Personality is a complex concept, which has fostered a multitude of measurement instruments and theoretical models. The most widely used personality model is the Five Factor Model, also known as the Big Five. This model states that your entire personality can be captured using five core traits. These traits include neuroticism (e.g., anxious, depressed, emotionally unstable), extraversion (e.g., gregarious, energetic, talkative), conscientiousness (e.g., organized, self-regulating, high impulse control), agreeableness (e.g., kind, empathetic, trusting), and openness to experience (e.g., novelty-seeking, curious, original). Decades of research has shown that these traits remain quite stable throughout adulthood, with only small changes taking place. These changes are a result of our personalities ‘maturing’. On average we become less neurotic and more conscientious, agreeable and socially dominant. The reason for this change is not entirely understood. Most scholars agree that it cannot be attributed to mere genetic predisposition. Environmental factors likely also have a role to play, as personality change has been recorded after life events such as starting a relationship, entering the labour market, marrying or becoming a parent. Some scholars have argued that divorce might also be able to disrupt personality stability.
This idea was put to the test by Sascha Spikic (University of Antwerp), Dimitri Mortelmans (University of Antwerp) and Inge Pasteels (PXL University of Applied Sciences and Arts). The researchers examined data from multiple countries in order to examine the replicability of a divorce-induced personality change. The hypothesis was that if a consistent personality changing effect of divorce exists, then this should be noticeable in multiple samples. They examined data consisted of large panel surveys from Australia, Germany, and the United Kingdom, which totalled more than 35,000 observations of married individuals. The researchers looked at individuals who separated during a period of four to six years. The change in personality traits of those who separated during this time was then compared to those who remained married. The focus was not only on formal divorce because this process can drag on for a very long time. Instead, all events of marital separation were examined, since separation itself probably has a far greater impact on people's lives than a change in their legal status.

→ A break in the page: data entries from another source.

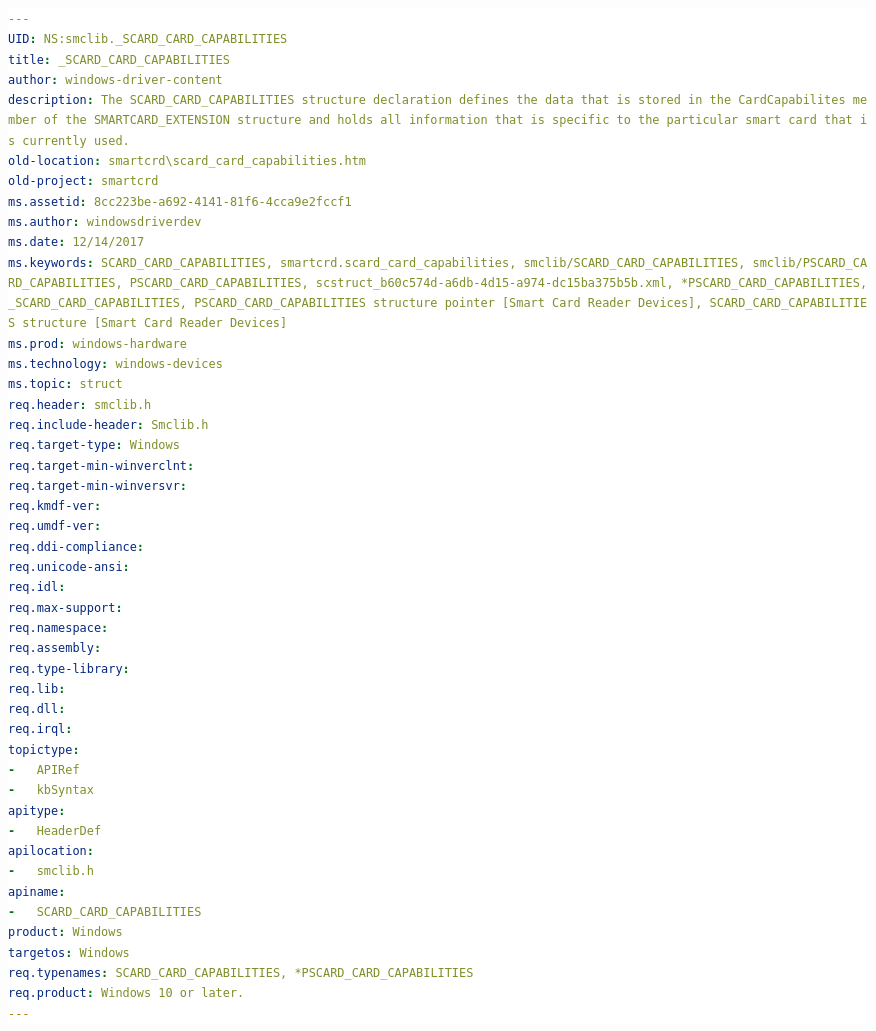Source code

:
 ```yaml
---
UID: NS:smclib._SCARD_CARD_CAPABILITIES
title: _SCARD_CARD_CAPABILITIES
author: windows-driver-content
description: The SCARD_CARD_CAPABILITIES structure declaration defines the data that is stored in the CardCapabilites member of the SMARTCARD_EXTENSION structure and holds all information that is specific to the particular smart card that is currently used.
old-location: smartcrd\scard_card_capabilities.htm
old-project: smartcrd
ms.assetid: 8cc223be-a692-4141-81f6-4cca9e2fccf1
ms.author: windowsdriverdev
ms.date: 12/14/2017
ms.keywords: SCARD_CARD_CAPABILITIES, smartcrd.scard_card_capabilities, smclib/SCARD_CARD_CAPABILITIES, smclib/PSCARD_CARD_CAPABILITIES, PSCARD_CARD_CAPABILITIES, scstruct_b60c574d-a6db-4d15-a974-dc15ba375b5b.xml, *PSCARD_CARD_CAPABILITIES, _SCARD_CARD_CAPABILITIES, PSCARD_CARD_CAPABILITIES structure pointer [Smart Card Reader Devices], SCARD_CARD_CAPABILITIES structure [Smart Card Reader Devices]
ms.prod: windows-hardware
ms.technology: windows-devices
ms.topic: struct
req.header: smclib.h
req.include-header: Smclib.h
req.target-type: Windows
req.target-min-winverclnt: 
req.target-min-winversvr: 
req.kmdf-ver: 
req.umdf-ver: 
req.ddi-compliance: 
req.unicode-ansi: 
req.idl: 
req.max-support: 
req.namespace: 
req.assembly: 
req.type-library: 
req.lib: 
req.dll: 
req.irql: 
topictype: 
-	APIRef
-	kbSyntax
apitype: 
-	HeaderDef
apilocation: 
-	smclib.h
apiname: 
-	SCARD_CARD_CAPABILITIES
product: Windows
targetos: Windows
req.typenames: SCARD_CARD_CAPABILITIES, *PSCARD_CARD_CAPABILITIES
req.product: Windows 10 or later.
---
```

The researchers recorded multiple findings. First and most important, no replicable effect of divorce-induced personality change was found in the three countries under investigation. This suggests that divorce is not associated with any consistent personality change. Secondly, some small effects were detected which could not be replicated across countries. Thirdly, these effects consisted of positive changes, which is not what you would expect to happen to someone after seeing their marriage end. Fourthly, one slight replication was found, as divorcees became more agreeable in two of the three countries. It is possible that although on average divorce does not lead to personality change, some individuals might become more agreeable because their new single life requires personality traits that are useful in rebuilding a social network, such as agreeableness. Nevertheless, the main finding remains that, all in all, divorce does not seem to result in any personality change. This holds true even after the researchers controlled for possible gender differences, differences in the length of time that one is separated and anticipation effects where personality could change before the separation takes place. If we regard being the same person as having the same personality, then this study seems to show that divorce does not change you.